A 40-year-old pregnant woman was diagnosed as having SjD. During admission, she experienced chest tightness and suffocation and was scheduled for caesarean section under combined spinal-epidural anaesthesia because of sustained low oxygen saturation and foetal distress. Postoperative pulmonary artery computed tomography angiography confirmed that the patient had developed a pulmonary embolism during the perioperative period.

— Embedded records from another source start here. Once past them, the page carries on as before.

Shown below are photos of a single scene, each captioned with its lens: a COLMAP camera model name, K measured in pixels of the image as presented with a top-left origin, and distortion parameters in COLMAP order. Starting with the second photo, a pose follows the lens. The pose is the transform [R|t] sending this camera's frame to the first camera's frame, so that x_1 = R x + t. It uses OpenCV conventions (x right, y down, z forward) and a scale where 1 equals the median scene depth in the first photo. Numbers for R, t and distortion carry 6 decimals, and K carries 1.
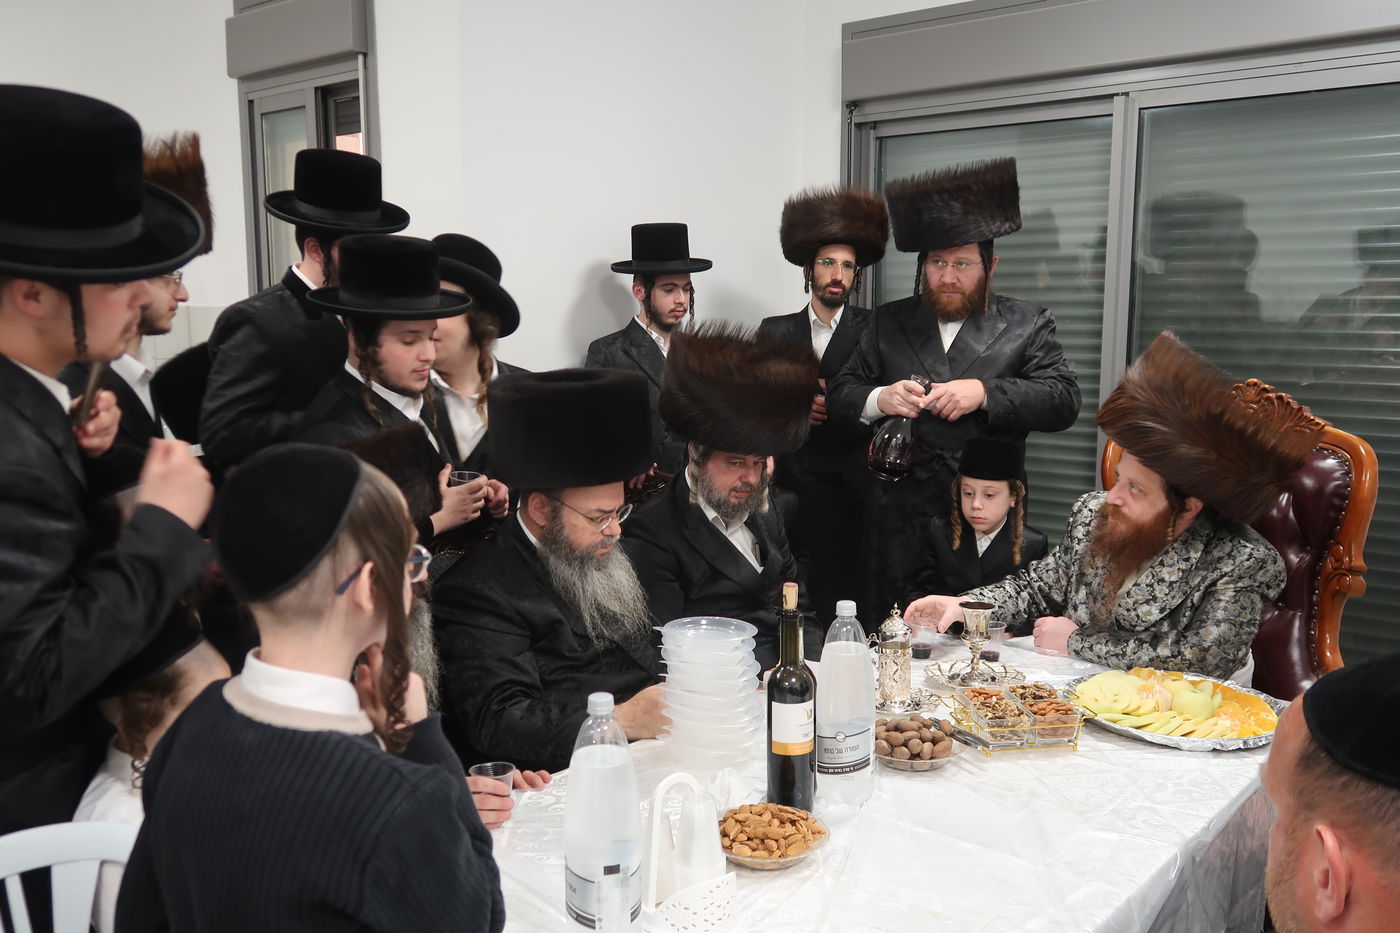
lens RADIAL K [[1200.1, 0, 694.5], [0, 1200.1, 462.7], [0, 0, 1]] dist [0.004430, 0.004374]
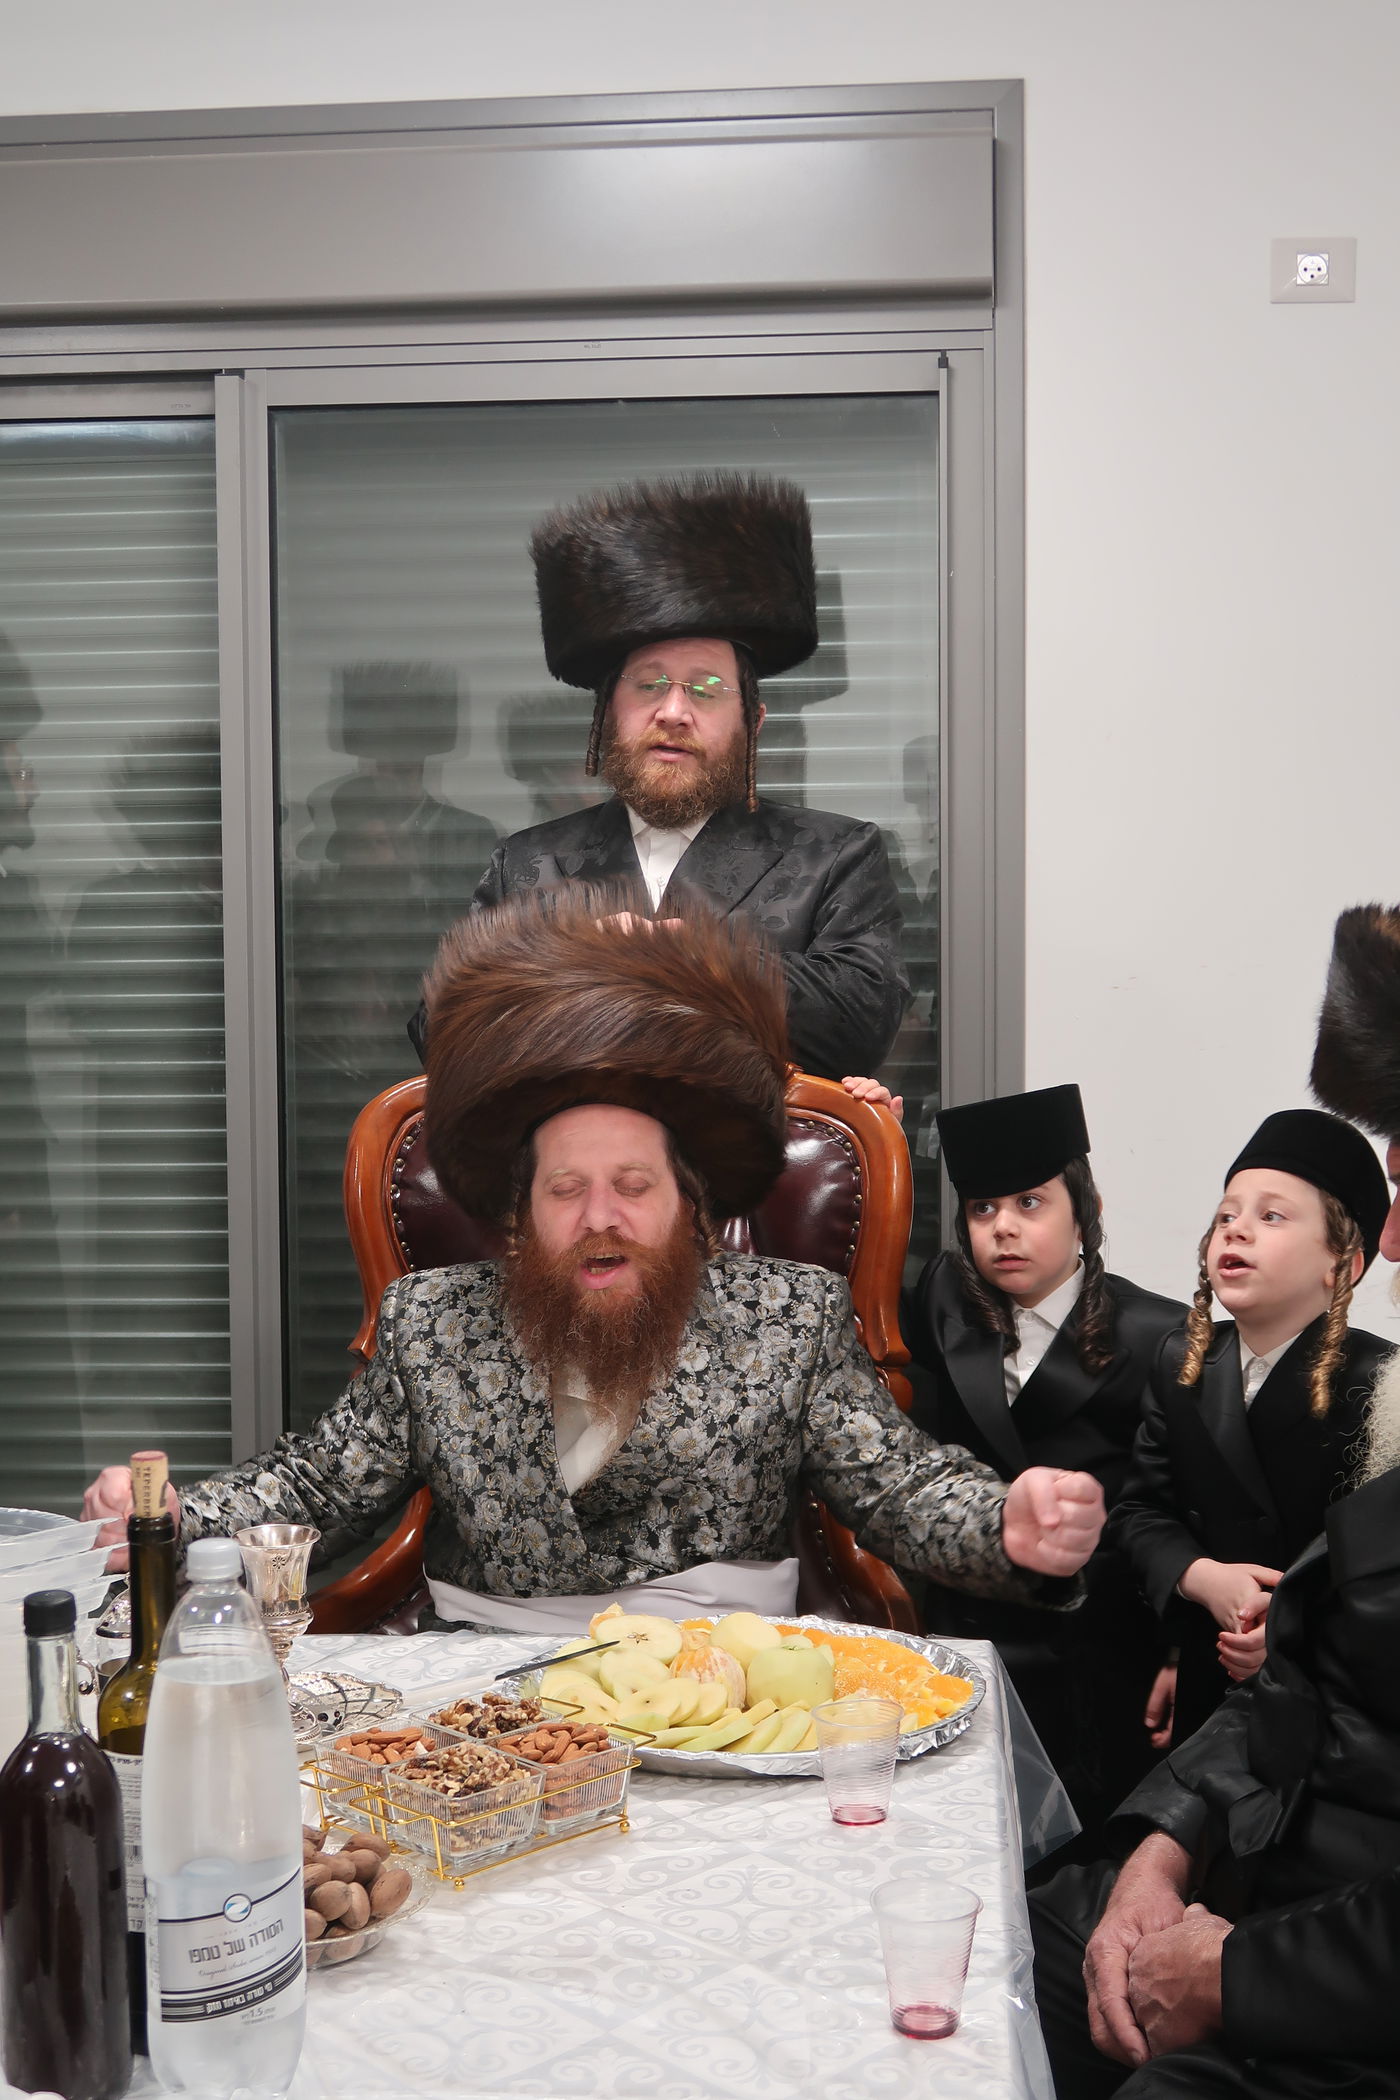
lens RADIAL K [[2747.6, 0, 698.3], [0, 2747.6, 1094.5], [0, 0, 1]] dist [-0.011550, 0.000000]
pose [[0.807865, -0.051650, 0.587100, -0.205813], [0.088877, 0.995437, -0.034723, 0.017710], [-0.582628, 0.080231, 0.808769, 0.179023]]
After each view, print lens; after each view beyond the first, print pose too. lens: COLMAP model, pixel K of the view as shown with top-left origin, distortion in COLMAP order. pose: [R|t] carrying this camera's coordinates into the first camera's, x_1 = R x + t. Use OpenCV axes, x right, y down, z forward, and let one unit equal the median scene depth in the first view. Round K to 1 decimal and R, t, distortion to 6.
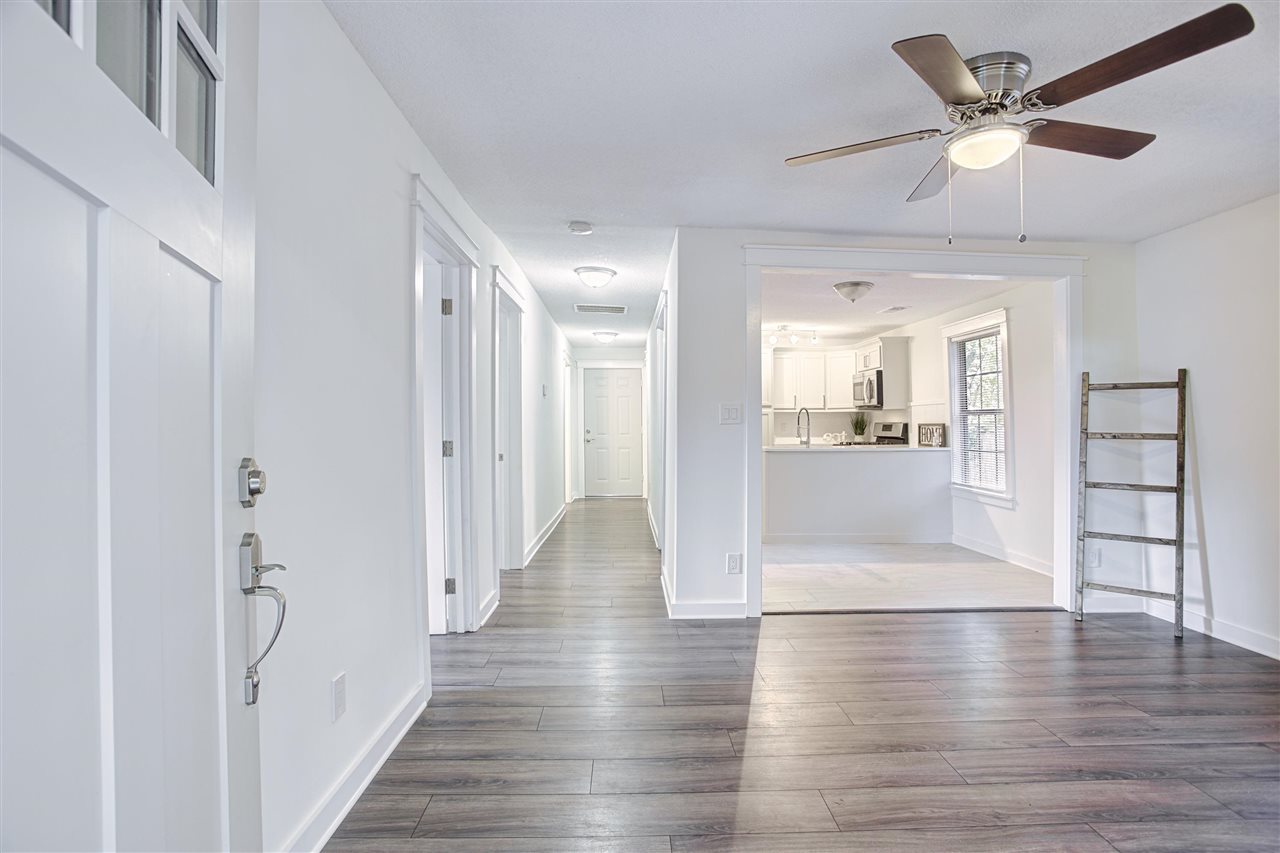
lens RADIAL K [[621.0, 0, 640.0], [0, 621.0, 426.5], [0, 0, 1]] dist [-0.073663, 0.031833]
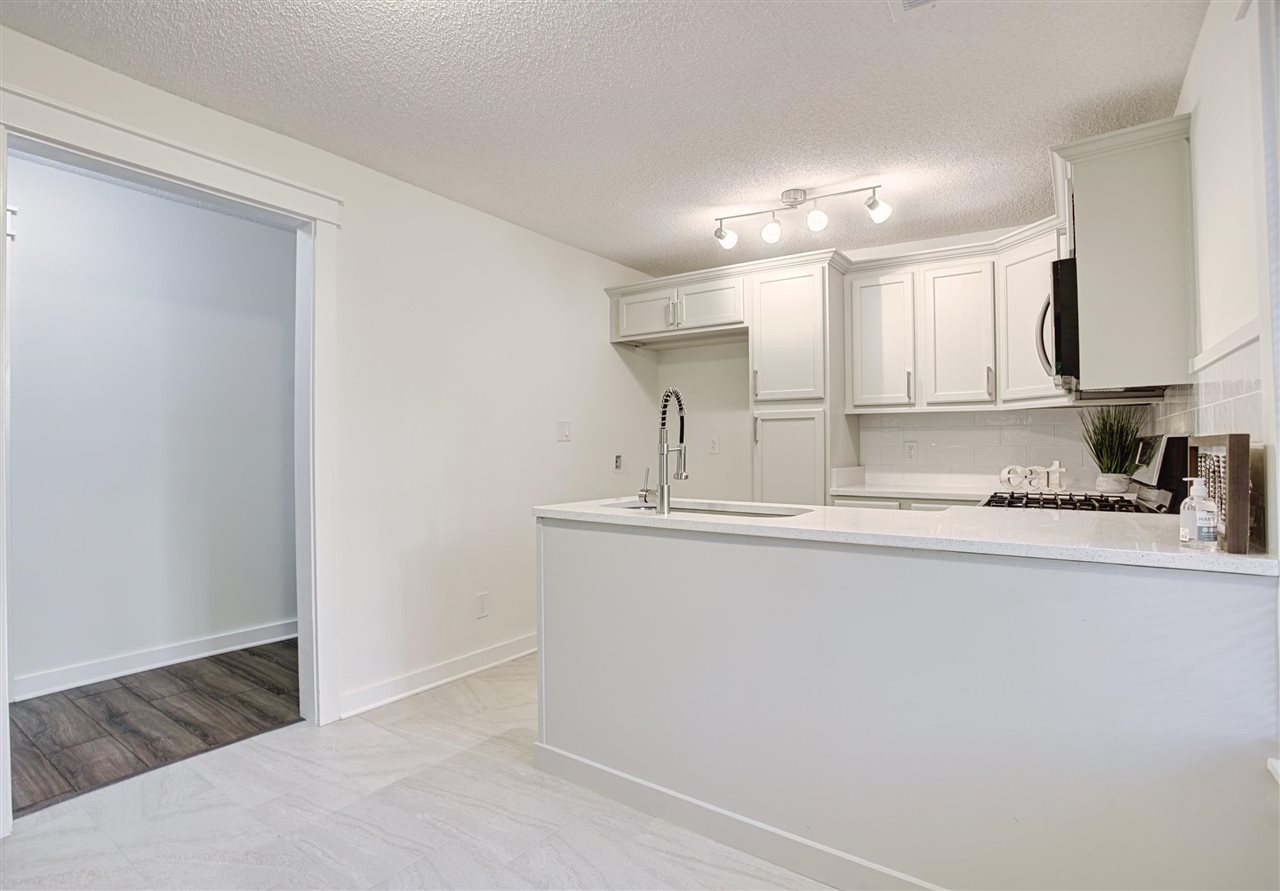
lens RADIAL K [[630.8, 0, 605.5], [0, 630.8, 445.7], [0, 0, 1]] dist [-0.060431, 0.000074]
pose [[0.798715, 0.008465, -0.601650, 0.545571], [-0.005801, 0.999963, 0.006368, -0.003597], [0.601682, -0.001596, 0.798734, 0.888775]]
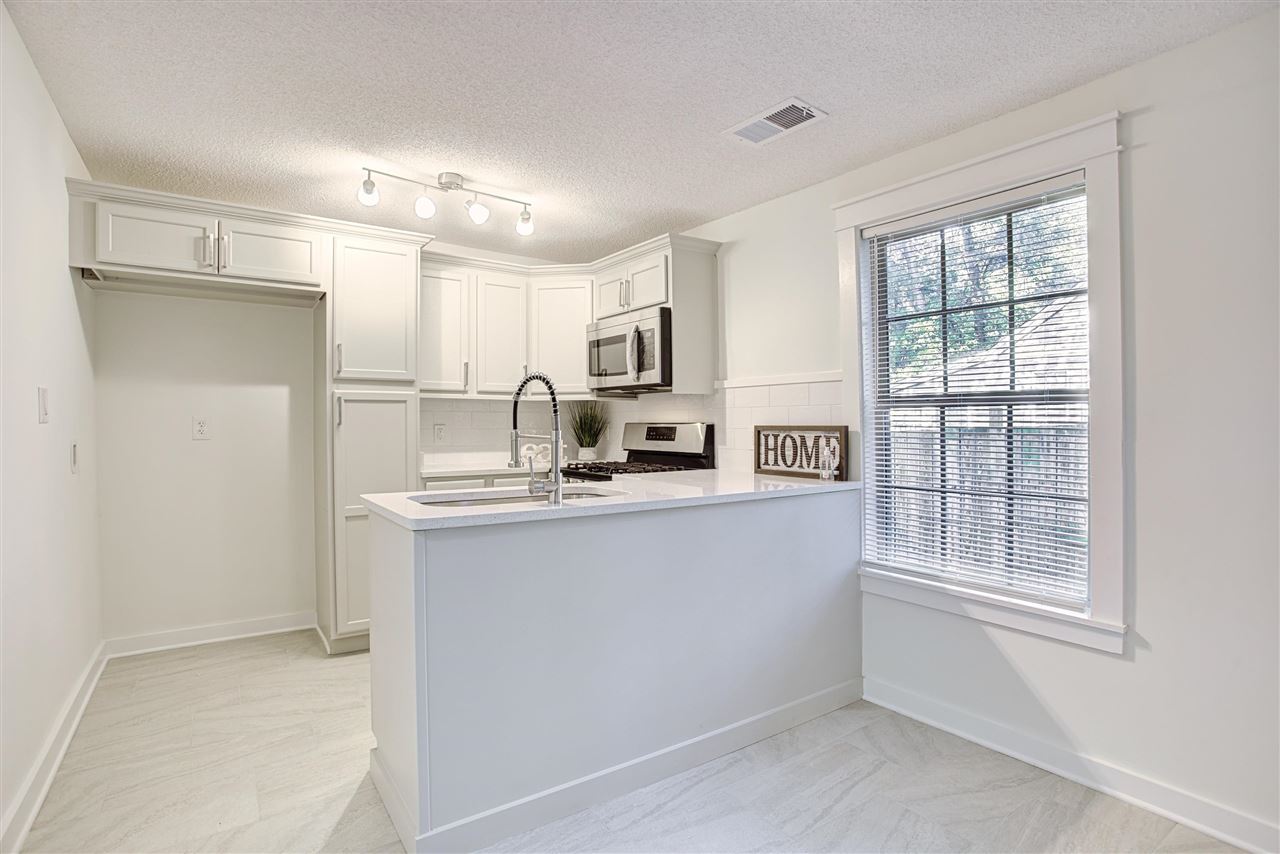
lens RADIAL K [[621.0, 0, 640.0], [0, 621.0, 427.0], [0, 0, 1]] dist [-0.073663, 0.031833]
pose [[0.827657, 0.004232, 0.561218, 0.164062], [-0.004604, 0.999989, -0.000752, -0.003935], [-0.561215, -0.001961, 0.827668, 0.889413]]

After multidisciplinary consultation, the patient underwent inferior vena cava filter implantation, anticoagulation, oxygen therapy, and anti-infection therapy; both the mother and neonate recovered and were discharged.

CONCLUSION

Early identification and comprehensive perioperative monitoring during the prenatal period are vital in patients with SjD complicated by PE.

摘要

背景

干燥综合征(SjD)是一种慢性炎症性自身免疫性疾病,女性患者占比显著,其特征为淋巴细胞增殖以及外分泌腺的进行性损伤。患有SjD的女性在孕期病情的复杂性及并发症发生率会大幅增加,这无疑会对孕产妇健康和新生儿结局产生影响。肺栓塞(PE)与围产期死亡率增加相关。然而,SjD孕妇中PE的报道很少。

病例报告

一名40岁孕妇被诊断为患有SjD。入院期间,她出现胸闷和窒息症状,由于持续低氧饱和度和胎儿窘迫,计划在腰麻-硬膜外联合麻醉下进行剖宫产。术后肺动脉计算机断层扫描血管造影证实患者在围手术期发生了肺栓塞。经过多学科会诊,患者接受了下腔静脉滤器植入、抗凝、氧疗和抗感染治疗;母婴均康复出院。

结论

对于合并PE的SjD患者,孕期早期识别和全面的围手术期监测至关重要。